Although risk oversight has always been an important aspect of the board’s oversight responsibilities, the financial crisis of 2008 raised the bar even more. The role of the board of directors in enterprise-wide risk oversight has become increasingly challenging and there is heightened expectations from the public on the board’s involvement in risk.
In the aftermath of the global financial meltdown and credit crunch, risk oversight became an imperative for boards of public companies, particularly so for United States companies where the boards of listed companies took a hard look at their membership, how they operated and whether their operations and the information to which they have access are conducive to effective risk oversight.

Risk is part of everyday business and organizational strategy, however the volume and complexities of risks facing organizations has increased tremendously over the last decade due to the complexity of business transactions, technology advances, globalization, speed of product cycles, and the overall pace of change in the environment.
Boards now have a difficult task in overseeing the management of the increasingly complex and interconnected risks that are a threat to the survival of businesses. There is an increased focus on the effectiveness of board risk oversight practices from the public, government and regulatory bodies.

The New York Stock Exchange’s corporate governance rules now require audit committees of listed corporations to discuss risk assessment and risk management policies in their meetings. Credit rating agencies, such as Standard and Poor’s, are now assessing enterprise risk management processes as part of their corporate credit ratings analysis. This shows how much pressure is being exerted on the boards with regards to their risk oversight responsibilities.
To effectively exercise its risk oversight role the board should apply some of the principles discussed below.
There is a need, for the board, to build a strong risk culture in the organisation, develop a robust risk appetite framework, and increase the role of the board and board committees in risk governance. The board’s responsibilities should be to oversee organisational activities and risks while risk management will rest with senior management and ownership of risks resides in the business units.

The risk culture should be deeply embedded in the organisation, so that changes in the economic cycle, leadership, and staff turnover do not make the culture disappear.  The board should ensure that it sustains the right attitudes and behaviours through continuous training to bring awareness and through monitoring. The boards of directors should demand periodic reviews of the overall organisation to identify areas that merit a deeper look.
The board should foster an environment where people at every level manage risk as an intrinsic part of their jobs. Rather than being risk averse, the staff should understand the risks of any activity they undertake and manage them accordingly as an integral component of the activity undertaken. The concept that ‘risk is everyone’s business’ should be ingrained in the day-to-day operations of the organisation.

The next principle that the board should understand is the appreciation of the key drivers of company’s success and risks inherent in the company’s strategy. The board should understand the business model and be aware of the critical enterprise risks that threaten the execution of the company’s strategy and the business model.
The board needs then to agree with management on how to deal with these risks in line with the company’s risk appetite while pursuing enterprise value creation. In the process the board should help in defining the risk appetite of the organisation. The CEO proposes risk appetite levels, but the board approves the risk appetite level based on an evaluation of its alignment with business strategy and stakeholders’ expectations.

WHAT TO PRODUCE: Can you write the next part of the text on board risk oversight, picking up after its last sentence? The data that comes next is separate material with no connection to the text on board risk oversight.

SUPPLIED ENTRIES:
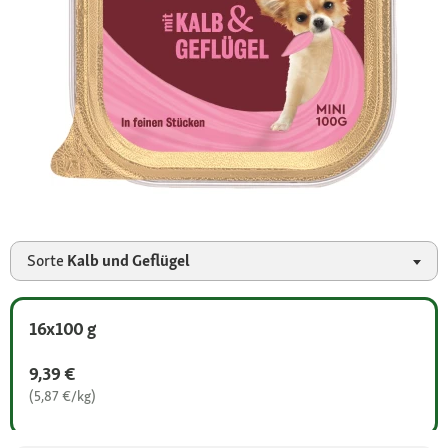
Sorte
Kalb und Geflügel
16x100 g
9,39 €
(5,87 €/kg)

OUTPUT OF THE EXERCISE:
The other key principle is for the board and its standing committees to define its role with regard to risk oversight. The full board should have primary responsibility for risk oversight, with the board’s standing committees reviewing the risks inherent in their respective areas of oversight.
The various risks that the board will have to deal with fall into the following categories, namely governance risks, critical enterprise risks, board-approval risks, business management risks (that is the normal, ongoing day-to-day risks) and lastly emerging and non-traditional risks (such as climate change and disruptive technological innovation.)
The fourth principle is to ensure that directors are selected on the basis that they possess skills and experience that help in understanding business risk. Non-executive directors are generally chosen because they have a breadth of experience, and are of an appropriate calibre and have particular personal qualities and attributes that will help provide the board with useful insights in key related industries.

The board should therefore possess the expertise and experience needed to promote a broad perspective, open dialogue, and useful insights regarding risk. Thus the board, through the nominating and governance committee, should consider the board’s composition.
Periodically assessing each member’s expertise, experience, and perspective will enable the board to develop and implement a sound risk governance process.
The nomination committee should also assess whether, and to what extent, the establishment of committees of the board is necessary and appropriate. Director induction is also crucial in ensuring that new directors have the appropriate background and understand the business. On-going training and awareness is crucial to provide directors with both updates on technical developments as well as changes in industry and market perspectives.

The board should assign oversight of the company‘s risk management function to an appropriate board committee usually the audit and risk committee. The audit and risk committee‘s charter should be clear on the scope of the committee‘s responsibilities for risk management.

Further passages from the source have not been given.